If a crisis isn’t mentioned in a presidential debate (as the national housing crisis was not, in either of the televised colloquies over the past week), does that mean it doesn’t exist?
Of course not. Whether the candidates are willing to discuss it or not, the affordable housing shortage remains a damper on economic vitality and job creation. Burlington’s latest housing market analysis (July 31) gets to this point right in the first paragraph:
“Burlington’s housing market is marked by an imbalance between supply and demand. … The rental housing imbalance translates into high housing costs (relative to income) and lower quality rental housing stock. … An imbalanced rental housing market also impedes economic growth since employers have trouble recruiting and retaining their workforce.”

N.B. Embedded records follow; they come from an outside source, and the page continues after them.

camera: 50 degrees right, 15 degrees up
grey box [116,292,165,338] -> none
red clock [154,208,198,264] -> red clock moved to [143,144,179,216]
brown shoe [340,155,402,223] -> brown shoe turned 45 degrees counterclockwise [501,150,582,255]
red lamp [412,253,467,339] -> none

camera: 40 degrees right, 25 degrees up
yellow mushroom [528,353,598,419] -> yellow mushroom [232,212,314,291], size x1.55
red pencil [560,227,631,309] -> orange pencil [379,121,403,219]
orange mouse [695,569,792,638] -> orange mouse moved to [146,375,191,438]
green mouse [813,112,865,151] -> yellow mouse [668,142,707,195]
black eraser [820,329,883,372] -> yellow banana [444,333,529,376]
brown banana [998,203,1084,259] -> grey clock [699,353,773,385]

The same can be said for many other communities in Vermont and beyond, as seen in these news bulletins from the last few days:
- Toyota Financial Services decided to pull out of Los Angeles and move to Plano, Texas, in part because of LA’s high housing costs and rent burdens.

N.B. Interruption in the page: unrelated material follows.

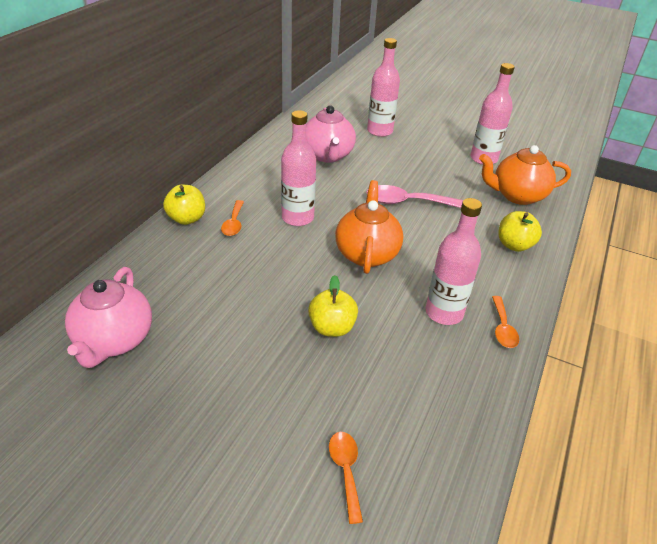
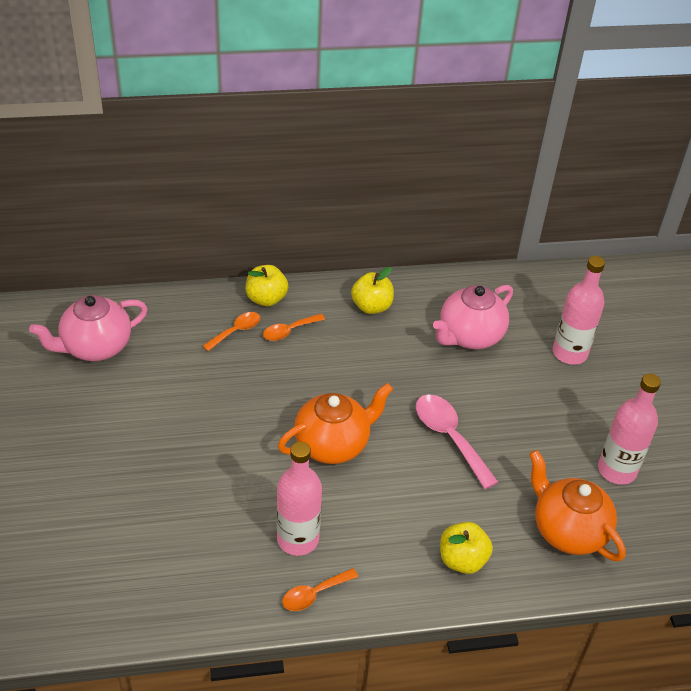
camera: 55 degrees right, 5 degrees up
pink bottle [281,110,316,226] -> none
yellow apple [308,275,358,337] -> yellow apple moved to [351,267,394,314]
orange spoon [329,432,363,524] -> orange spoon moved to [203,312,260,351]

- Well up the coast, in northwest Oregon, the lack of affordable housing “threatens the viability” of major cheese company that is subsidizing a housing task force in a county, beset by negligible development.
- In Key West, the Naval Air Station has trouble retaining civilian employees because of high housing costs. About half the base’s firefighter recruits wind up leaving after a few months’ training because they can’t afford to live there, according to the chief.
- In Travers City, Mich., the housing shortage repels new workers, in a kind of vicious cycle. “Builders can’t construct housing because they lack works and workers won’t relocate to the area because they can’t find housing,” The Traverse-City Record-Eagle laments.
- Colorado, the rental market is so tight in some ski towns that some workers are living in their cars or in temporary shelters. Several hundred Vail Resort workers recently confronted another kind of indignity: they were informed that they’d have to share rooms in the employer’s housing complexes.